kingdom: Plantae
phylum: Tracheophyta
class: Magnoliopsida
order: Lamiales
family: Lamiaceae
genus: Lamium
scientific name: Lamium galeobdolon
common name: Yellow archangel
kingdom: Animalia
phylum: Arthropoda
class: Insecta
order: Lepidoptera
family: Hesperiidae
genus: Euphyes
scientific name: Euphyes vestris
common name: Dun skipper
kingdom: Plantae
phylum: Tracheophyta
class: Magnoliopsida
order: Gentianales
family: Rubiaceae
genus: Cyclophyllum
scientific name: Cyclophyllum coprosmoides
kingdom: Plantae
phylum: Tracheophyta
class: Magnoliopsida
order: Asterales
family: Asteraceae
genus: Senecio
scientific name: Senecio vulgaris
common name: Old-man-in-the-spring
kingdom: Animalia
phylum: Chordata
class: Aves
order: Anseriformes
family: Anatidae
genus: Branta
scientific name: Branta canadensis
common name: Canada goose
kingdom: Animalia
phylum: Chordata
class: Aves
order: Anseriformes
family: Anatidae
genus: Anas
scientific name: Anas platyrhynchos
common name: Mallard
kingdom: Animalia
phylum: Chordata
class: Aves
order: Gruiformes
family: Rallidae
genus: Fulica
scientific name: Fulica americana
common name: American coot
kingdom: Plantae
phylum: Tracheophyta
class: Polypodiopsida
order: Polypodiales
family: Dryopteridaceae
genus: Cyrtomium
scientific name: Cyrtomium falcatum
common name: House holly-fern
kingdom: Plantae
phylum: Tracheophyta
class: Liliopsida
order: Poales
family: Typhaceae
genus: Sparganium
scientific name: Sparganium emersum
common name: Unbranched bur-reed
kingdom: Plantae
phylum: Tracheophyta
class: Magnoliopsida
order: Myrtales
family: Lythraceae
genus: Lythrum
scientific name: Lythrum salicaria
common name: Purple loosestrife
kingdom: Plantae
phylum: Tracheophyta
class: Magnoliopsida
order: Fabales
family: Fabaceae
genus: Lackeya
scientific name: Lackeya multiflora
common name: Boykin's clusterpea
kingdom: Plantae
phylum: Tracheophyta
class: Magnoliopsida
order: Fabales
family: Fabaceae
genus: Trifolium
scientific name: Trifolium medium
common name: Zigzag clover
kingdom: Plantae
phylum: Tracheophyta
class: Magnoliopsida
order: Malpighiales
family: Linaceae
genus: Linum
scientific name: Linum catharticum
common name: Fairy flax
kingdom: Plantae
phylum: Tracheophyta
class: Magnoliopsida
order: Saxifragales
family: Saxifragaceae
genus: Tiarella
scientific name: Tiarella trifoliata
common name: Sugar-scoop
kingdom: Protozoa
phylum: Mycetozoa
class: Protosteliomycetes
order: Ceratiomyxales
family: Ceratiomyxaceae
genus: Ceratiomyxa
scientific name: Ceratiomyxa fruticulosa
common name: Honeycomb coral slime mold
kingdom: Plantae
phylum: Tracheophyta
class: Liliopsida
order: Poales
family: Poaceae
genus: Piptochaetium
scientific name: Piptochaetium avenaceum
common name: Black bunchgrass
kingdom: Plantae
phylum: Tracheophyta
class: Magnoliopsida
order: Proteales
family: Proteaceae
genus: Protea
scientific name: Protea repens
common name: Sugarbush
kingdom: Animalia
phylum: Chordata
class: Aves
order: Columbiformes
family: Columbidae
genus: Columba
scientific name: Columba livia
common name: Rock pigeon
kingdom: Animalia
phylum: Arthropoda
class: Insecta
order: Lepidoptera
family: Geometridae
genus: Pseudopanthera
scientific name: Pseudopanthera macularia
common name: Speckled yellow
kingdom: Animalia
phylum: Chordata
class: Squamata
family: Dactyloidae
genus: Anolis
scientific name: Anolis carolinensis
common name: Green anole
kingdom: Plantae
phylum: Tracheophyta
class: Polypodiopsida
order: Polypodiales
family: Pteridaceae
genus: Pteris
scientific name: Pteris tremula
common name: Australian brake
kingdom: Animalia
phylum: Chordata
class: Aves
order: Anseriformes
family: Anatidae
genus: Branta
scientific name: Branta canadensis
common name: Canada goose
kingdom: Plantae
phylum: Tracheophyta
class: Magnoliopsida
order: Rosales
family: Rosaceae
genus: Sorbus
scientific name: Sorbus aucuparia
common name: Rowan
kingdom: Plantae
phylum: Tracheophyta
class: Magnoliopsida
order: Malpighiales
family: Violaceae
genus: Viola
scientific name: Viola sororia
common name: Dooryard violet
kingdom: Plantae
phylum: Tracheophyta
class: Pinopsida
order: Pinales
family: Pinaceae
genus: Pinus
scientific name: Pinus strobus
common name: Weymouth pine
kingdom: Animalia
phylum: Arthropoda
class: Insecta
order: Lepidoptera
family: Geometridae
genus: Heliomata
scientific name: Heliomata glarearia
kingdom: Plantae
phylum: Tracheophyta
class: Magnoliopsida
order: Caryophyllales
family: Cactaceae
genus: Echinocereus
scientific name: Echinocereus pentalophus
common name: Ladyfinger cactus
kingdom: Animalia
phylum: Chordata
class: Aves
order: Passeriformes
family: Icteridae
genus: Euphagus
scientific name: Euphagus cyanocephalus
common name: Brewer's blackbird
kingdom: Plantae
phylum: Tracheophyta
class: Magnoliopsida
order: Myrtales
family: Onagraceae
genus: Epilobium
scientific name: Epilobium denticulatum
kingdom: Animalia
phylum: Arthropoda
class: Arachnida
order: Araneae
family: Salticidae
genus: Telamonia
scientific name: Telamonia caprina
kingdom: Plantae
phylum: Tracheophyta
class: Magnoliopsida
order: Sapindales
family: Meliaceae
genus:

________________

Reproduisez à l'identique, s'il vous plaît, les lignes des enregistrements ci-dessus, depuis la toute première jusqu'à celle qui contient « family: Rubiaceae », celle-ci comprise.

§ **Résultat obtenu**:
kingdom: Plantae
phylum: Tracheophyta
class: Magnoliopsida
order: Lamiales
family: Lamiaceae
genus: Lamium
scientific name: Lamium galeobdolon
common name: Yellow archangel
kingdom: Animalia
phylum: Arthropoda
class: Insecta
order: Lepidoptera
family: Hesperiidae
genus: Euphyes
scientific name: Euphyes vestris
common name: Dun skipper
kingdom: Plantae
phylum: Tracheophyta
class: Magnoliopsida
order: Gentianales
family: Rubiaceae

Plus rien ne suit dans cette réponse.